I may have mentioned here before that I believe object storage is likely to become more popular, and here's why.Standard file systems tend to slow down the more files they have to manage due to the need to traverse the tree structure, which can be very deep for service providers managing data from multiple customers.
Written by Manek Dubash, Contributor

I may have mentioned here before that I believe object storage is likely to become more popular, and here's why.

Standard file systems tend to slow down the more files they have to manage due to the need to traverse the tree structure, which can be very deep for service providers managing data from multiple customers. And as the index tends to grow with file numbers, retrieving it from disk can take too long when performing simultaneous lookups for hundreds or thousands of users.

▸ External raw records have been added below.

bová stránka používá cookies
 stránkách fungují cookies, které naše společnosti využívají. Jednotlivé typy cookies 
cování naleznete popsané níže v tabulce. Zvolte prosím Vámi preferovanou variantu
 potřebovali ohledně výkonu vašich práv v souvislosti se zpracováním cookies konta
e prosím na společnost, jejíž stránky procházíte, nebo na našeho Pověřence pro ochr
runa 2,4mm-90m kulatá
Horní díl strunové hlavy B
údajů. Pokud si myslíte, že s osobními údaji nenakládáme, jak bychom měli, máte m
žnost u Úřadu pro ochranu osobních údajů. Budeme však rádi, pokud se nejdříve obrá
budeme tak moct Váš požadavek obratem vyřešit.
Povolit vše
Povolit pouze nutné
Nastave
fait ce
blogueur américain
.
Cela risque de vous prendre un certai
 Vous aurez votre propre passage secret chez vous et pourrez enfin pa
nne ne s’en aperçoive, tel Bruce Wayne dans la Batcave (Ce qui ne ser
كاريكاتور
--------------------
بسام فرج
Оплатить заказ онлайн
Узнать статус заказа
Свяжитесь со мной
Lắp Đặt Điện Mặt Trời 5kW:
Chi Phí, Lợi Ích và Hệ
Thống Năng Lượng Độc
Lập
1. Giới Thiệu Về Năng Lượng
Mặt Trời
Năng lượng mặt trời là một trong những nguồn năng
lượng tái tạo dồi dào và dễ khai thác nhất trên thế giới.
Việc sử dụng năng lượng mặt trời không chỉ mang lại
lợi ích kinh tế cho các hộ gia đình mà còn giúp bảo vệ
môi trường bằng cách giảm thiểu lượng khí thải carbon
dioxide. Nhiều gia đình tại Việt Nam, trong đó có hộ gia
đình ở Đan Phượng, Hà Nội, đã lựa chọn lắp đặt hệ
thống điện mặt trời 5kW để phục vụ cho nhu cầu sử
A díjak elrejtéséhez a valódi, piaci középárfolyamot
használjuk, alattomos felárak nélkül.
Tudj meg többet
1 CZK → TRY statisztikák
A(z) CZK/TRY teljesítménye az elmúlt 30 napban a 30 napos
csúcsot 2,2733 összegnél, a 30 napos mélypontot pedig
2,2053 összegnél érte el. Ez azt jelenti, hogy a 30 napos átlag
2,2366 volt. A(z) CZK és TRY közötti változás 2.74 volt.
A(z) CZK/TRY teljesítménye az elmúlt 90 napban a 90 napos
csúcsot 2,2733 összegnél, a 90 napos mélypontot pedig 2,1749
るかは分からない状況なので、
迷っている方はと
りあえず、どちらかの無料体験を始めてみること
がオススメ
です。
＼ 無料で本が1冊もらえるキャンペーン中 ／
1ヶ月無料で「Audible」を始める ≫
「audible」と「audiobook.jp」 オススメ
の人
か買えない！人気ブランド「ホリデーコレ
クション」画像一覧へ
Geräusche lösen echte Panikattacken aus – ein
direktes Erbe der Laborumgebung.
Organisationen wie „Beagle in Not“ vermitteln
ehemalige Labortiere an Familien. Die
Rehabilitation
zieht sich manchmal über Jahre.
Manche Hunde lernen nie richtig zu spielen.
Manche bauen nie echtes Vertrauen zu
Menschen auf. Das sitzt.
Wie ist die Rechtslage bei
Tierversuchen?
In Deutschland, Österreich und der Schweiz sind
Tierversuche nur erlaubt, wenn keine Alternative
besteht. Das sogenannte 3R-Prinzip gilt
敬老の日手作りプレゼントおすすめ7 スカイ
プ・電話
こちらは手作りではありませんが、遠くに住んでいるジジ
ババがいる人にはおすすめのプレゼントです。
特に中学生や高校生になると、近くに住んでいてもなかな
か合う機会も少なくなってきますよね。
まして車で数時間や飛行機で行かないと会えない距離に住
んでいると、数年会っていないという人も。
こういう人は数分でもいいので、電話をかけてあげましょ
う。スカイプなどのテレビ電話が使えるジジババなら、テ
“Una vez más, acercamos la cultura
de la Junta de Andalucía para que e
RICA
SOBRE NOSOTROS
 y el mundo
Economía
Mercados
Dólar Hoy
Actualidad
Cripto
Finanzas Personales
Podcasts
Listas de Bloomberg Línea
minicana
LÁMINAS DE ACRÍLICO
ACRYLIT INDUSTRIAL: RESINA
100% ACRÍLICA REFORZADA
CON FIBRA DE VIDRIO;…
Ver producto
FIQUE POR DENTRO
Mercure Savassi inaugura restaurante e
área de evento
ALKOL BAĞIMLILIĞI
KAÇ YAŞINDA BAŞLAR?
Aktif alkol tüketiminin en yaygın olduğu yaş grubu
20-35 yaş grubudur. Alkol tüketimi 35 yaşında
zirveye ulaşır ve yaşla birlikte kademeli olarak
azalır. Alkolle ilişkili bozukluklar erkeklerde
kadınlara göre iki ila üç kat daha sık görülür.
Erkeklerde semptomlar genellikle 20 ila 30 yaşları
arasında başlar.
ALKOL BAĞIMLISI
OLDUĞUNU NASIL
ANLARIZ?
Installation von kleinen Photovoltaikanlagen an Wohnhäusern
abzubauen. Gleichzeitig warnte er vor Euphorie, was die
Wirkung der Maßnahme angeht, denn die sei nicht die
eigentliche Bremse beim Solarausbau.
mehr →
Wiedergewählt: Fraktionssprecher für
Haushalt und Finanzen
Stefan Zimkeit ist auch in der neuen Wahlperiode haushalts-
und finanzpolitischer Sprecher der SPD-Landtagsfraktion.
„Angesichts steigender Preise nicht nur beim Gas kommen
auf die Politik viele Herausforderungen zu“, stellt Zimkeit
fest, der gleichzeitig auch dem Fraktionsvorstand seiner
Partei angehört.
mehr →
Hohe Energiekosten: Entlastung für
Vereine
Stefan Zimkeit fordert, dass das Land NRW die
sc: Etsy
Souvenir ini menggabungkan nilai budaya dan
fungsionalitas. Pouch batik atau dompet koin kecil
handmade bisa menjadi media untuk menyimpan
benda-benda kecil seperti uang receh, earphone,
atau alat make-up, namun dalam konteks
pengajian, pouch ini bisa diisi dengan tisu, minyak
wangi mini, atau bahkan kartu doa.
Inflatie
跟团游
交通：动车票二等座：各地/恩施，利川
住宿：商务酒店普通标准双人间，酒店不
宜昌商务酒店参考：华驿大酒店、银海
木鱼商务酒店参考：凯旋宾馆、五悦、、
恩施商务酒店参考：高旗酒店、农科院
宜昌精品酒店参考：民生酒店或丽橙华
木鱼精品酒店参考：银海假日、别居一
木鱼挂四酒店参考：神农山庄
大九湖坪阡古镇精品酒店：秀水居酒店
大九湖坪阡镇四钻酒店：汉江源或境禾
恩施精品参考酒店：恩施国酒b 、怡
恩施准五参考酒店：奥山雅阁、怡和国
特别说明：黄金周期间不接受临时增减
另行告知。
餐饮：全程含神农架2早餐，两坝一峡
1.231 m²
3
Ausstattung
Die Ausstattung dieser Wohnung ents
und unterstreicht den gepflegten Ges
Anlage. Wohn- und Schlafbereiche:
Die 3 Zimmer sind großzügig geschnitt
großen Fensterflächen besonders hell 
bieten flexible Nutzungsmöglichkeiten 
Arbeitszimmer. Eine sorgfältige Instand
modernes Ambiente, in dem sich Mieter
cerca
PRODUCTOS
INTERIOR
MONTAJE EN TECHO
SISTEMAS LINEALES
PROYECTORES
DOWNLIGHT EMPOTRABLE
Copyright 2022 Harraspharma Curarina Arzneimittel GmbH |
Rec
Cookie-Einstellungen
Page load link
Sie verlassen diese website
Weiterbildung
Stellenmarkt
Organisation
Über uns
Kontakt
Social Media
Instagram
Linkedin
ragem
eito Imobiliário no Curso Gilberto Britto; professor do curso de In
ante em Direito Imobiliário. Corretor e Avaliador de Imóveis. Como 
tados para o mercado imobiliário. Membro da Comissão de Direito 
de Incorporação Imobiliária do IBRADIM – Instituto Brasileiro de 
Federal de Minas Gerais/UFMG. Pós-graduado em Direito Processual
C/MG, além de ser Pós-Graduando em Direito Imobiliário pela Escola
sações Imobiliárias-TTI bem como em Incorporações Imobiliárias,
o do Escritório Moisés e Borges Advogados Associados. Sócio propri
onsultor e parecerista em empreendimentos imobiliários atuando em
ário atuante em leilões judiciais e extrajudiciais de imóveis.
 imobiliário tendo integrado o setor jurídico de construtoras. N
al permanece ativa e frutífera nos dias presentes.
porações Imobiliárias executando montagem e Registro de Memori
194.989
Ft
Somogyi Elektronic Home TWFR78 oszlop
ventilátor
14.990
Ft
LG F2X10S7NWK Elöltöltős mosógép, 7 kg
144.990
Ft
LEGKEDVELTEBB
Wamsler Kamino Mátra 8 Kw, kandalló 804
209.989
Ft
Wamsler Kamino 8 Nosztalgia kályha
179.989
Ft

The result is that end users experience inordinately long file retrieval times.

This problem is growing as the volumes of stuff being stored grow, and -- to make matters worse -- storage systems consolidate in service providers' datacentres. In other words, there are more and bigger files, and they're being piled up in fewer places rather than distributed around the network.

The answer offered by the storage industry is object storage. In a nutshell, most object storage systems have at least a couple of the following attributes in common:

1. A ring or cluster of file servers to manage the file system 2. A file system consisting not of a hierarchical tree-like structure into which files can be dropped, willy-nilly, but a set of identically-sized container files in a flat, single directory 3. User files are held as objects in the containers 4. A huge index, probably held in RAM, that points to the locations of individual files 5. Retrieval of file locations is measured in microseconds irrespective of their number

Such file systems are designed to manage storage systems containing very large numbers of unstructured files -- end user files, videos, emails and the like, rather than databases. They're more scalable, say object storage vendors, because you can just add more servers when you need to manage more files, and more resilient because each server knows what data their companions contain and can take over should one disappear from the ring. Users will tend to be large enterprises, and service and cloud providers managing file numbers into the billions.

Is this stuff for real? Red Hat just bought Gluster (it stands for GNU cluster) for $136 million, which puts Red Hat in the high-volume storage business. It makes sense when you consider that many of RH's customers for its JBoss middleware products are large service providers and enterprises.

I suspect you can expect to see further acquisitions of companies such as Scality, Caringo and Amplidata as the big players find a need for higher levels of scalability. The exception to this is Dell, which already has an object file system offering. Now there's a thing.